■ Exercise details
Look for the word "TCIA" in the entries and copy each line where it appears.

(Page-level text extractions)
::::

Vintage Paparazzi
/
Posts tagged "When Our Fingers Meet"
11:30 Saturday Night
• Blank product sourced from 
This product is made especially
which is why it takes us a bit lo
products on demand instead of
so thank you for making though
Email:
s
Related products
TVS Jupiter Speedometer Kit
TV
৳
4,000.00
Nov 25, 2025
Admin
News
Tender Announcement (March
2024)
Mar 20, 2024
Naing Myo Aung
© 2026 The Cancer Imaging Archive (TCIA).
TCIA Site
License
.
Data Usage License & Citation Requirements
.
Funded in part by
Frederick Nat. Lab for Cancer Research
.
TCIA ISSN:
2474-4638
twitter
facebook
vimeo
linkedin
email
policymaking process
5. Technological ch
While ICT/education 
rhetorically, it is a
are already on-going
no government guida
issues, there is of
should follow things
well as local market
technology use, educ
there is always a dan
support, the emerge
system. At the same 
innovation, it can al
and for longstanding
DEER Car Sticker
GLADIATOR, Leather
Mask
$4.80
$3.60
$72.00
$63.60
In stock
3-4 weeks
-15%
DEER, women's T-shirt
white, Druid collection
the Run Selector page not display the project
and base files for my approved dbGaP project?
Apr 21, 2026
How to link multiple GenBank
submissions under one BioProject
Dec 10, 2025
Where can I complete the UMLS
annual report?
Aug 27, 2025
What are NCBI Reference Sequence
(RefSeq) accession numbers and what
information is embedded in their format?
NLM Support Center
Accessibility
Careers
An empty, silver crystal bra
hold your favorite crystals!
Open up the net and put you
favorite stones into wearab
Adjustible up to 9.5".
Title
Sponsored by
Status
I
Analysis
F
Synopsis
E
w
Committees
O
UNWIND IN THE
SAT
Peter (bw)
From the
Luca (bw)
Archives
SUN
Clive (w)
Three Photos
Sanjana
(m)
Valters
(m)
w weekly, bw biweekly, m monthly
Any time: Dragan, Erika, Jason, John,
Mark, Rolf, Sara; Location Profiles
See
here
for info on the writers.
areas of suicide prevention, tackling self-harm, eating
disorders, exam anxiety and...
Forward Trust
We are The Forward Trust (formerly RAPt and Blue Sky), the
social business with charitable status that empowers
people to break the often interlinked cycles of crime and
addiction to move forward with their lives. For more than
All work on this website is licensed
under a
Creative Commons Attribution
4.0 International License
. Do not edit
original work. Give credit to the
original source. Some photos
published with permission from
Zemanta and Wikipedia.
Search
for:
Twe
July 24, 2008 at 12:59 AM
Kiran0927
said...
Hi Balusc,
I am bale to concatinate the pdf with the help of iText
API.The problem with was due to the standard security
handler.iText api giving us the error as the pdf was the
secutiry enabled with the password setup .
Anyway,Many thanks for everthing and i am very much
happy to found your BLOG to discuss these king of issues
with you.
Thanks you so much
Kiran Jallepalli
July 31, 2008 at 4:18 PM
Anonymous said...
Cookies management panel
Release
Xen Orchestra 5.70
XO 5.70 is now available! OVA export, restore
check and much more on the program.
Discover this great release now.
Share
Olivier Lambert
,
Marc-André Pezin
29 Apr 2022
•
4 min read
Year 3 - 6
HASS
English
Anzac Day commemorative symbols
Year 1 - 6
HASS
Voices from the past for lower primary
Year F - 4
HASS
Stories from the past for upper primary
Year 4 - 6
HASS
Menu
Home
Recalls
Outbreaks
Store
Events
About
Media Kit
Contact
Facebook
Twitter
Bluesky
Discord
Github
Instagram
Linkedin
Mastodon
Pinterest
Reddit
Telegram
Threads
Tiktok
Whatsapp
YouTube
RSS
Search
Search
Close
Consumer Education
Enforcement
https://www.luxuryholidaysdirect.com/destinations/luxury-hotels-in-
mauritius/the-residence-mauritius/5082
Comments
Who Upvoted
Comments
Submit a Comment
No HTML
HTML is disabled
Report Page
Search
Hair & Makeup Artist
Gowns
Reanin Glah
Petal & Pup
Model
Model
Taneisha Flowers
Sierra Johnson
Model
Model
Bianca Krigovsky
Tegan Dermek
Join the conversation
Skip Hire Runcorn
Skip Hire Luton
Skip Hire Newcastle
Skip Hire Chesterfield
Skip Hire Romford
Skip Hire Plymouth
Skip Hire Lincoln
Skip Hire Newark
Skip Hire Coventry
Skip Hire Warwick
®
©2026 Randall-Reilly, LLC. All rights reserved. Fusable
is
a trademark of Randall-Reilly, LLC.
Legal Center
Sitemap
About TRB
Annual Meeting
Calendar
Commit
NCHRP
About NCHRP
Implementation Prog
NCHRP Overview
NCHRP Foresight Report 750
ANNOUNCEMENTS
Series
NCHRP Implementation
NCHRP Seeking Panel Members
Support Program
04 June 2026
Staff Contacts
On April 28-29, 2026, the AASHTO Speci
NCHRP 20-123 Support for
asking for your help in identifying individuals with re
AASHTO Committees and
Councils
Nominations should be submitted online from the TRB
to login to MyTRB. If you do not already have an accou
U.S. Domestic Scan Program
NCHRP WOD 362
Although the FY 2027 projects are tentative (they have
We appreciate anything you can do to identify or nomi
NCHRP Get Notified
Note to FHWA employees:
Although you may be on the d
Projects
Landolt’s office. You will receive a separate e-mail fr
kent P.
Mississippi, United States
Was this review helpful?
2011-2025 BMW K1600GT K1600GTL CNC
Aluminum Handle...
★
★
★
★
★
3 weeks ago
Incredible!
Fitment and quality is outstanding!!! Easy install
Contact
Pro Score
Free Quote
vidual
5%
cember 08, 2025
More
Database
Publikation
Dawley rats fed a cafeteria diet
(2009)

::::

■ Output of the exercise
© 2026 The Cancer Imaging Archive (TCIA).
TCIA Site
TCIA ISSN:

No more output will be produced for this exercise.